* **Given text**:
Speaking of compressive strength, in those cases where its changes were found to be statistically significant, only in the two cases mentioned above was there a decrease. In one case, the aggregate was impregnated with water glass and then with cement paste. Despite an interval of 2 h between the impregnation of both solutions, this order of application of the impregnating solutions did not lead to an increase in the strength of the concrete. The order is crucial here, because the same set of impregnants applied in the reverse order resulted in an improvement of all tested parameters.

An explanation for this effect could be the different characteristics of the two impregnating solutions, which only when applied in the right order produce a synergistic effect. Water glass, although diluted with water, is still a liquid with a much higher viscosity than the cement slurry and was therefore less able to penetrate the mortar adhered to the recycled aggregate. Besides, it does not have binding properties by itself, so it could not form a durable and tight layer on the RCA surface. Its beneficial effect could only come from penetrating and “plugging” part of the bigger pores. Water glass was probably washed out from some of them during the second stage of impregnation. At this stage, the cements did not have the opportunity to penetrate the pores of the aggregate, which had already been filled with water glass. In the case of limewater and water glass impregnation, the mechanism was probably different. The calcium hydroxide, contained in the limewater in much higher concentrations than in the cement paste, reacts with the water glass. The products of this reaction can effectively seal the RCA provided that it is first saturated with the more viscous water glass, which reacts within the pores of the mortar. If the pores are saturated with limewater first, the penetration of the more viscous water glass becomes more difficult, and the reaction mainly takes place on the surface of the mortar.

* **Given data**:
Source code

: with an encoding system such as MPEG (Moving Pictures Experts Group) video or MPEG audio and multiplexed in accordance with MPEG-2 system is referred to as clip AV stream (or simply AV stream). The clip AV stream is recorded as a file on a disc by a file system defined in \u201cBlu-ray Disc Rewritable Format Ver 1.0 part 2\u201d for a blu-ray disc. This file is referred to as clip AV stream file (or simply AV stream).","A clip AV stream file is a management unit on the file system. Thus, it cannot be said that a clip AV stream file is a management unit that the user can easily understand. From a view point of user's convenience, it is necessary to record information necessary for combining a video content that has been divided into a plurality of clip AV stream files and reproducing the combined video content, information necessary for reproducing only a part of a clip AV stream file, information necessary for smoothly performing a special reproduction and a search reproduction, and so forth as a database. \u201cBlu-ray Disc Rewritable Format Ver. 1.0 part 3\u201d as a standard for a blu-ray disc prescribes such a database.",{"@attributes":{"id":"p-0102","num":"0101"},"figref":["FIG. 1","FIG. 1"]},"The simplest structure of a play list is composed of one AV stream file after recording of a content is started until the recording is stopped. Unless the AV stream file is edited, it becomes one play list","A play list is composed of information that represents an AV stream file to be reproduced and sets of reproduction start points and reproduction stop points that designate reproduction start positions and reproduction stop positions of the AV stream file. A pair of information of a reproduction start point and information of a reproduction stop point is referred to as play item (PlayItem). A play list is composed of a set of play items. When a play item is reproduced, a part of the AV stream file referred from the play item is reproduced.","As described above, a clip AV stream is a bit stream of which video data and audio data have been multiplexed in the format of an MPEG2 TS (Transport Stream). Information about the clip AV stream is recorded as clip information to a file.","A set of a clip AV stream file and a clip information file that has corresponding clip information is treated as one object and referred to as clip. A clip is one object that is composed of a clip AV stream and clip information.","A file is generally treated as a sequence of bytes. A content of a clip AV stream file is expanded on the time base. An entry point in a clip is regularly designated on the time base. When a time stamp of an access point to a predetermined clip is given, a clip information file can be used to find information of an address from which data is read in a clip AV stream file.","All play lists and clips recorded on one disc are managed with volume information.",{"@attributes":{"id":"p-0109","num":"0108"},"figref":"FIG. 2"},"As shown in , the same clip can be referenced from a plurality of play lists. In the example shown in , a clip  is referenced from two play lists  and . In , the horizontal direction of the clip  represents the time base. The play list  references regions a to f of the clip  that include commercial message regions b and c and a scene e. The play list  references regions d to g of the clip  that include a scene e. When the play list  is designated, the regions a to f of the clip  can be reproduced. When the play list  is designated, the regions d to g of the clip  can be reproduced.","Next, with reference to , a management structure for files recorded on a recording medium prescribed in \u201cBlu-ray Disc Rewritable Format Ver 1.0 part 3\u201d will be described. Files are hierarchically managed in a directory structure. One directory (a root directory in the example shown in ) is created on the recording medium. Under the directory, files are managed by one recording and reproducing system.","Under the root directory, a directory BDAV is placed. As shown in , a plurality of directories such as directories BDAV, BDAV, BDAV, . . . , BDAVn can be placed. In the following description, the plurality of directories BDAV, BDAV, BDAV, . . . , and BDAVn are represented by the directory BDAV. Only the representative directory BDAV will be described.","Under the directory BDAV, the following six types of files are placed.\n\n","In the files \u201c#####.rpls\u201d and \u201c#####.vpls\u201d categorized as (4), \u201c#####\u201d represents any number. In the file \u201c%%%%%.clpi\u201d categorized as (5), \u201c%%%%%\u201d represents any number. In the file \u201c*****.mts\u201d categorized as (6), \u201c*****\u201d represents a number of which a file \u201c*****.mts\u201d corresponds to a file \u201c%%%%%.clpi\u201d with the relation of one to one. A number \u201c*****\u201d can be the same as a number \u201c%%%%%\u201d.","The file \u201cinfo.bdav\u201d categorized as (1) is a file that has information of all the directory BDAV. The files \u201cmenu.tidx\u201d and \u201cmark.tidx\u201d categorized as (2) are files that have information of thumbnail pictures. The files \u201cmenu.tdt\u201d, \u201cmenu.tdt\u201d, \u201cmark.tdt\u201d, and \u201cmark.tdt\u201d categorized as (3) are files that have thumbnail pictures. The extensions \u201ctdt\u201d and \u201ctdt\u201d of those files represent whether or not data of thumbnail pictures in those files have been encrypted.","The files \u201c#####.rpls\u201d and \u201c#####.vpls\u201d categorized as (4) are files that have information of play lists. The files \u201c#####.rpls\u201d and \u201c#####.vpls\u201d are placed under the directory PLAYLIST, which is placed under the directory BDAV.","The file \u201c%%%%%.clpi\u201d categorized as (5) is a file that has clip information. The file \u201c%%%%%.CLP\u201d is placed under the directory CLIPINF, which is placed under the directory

* **Aim of the task**: Please rewrite everything from "Speaking of compressive" down to "all tested parameters." in the recycled aggregate impregnation text, updating "cement paste" to "cement slurry".

* **Reply**:
Speaking of compressive strength, in those cases where its changes were found to be statistically significant, only in the two cases mentioned above was there a decrease. In one case, the aggregate was impregnated with water glass and then with cement slurry. Despite an interval of 2 h between the impregnation of both solutions, this order of application of the impregnating solutions did not lead to an increase in the strength of the concrete. The order is crucial here, because the same set of impregnants applied in the reverse order resulted in an improvement of all tested parameters.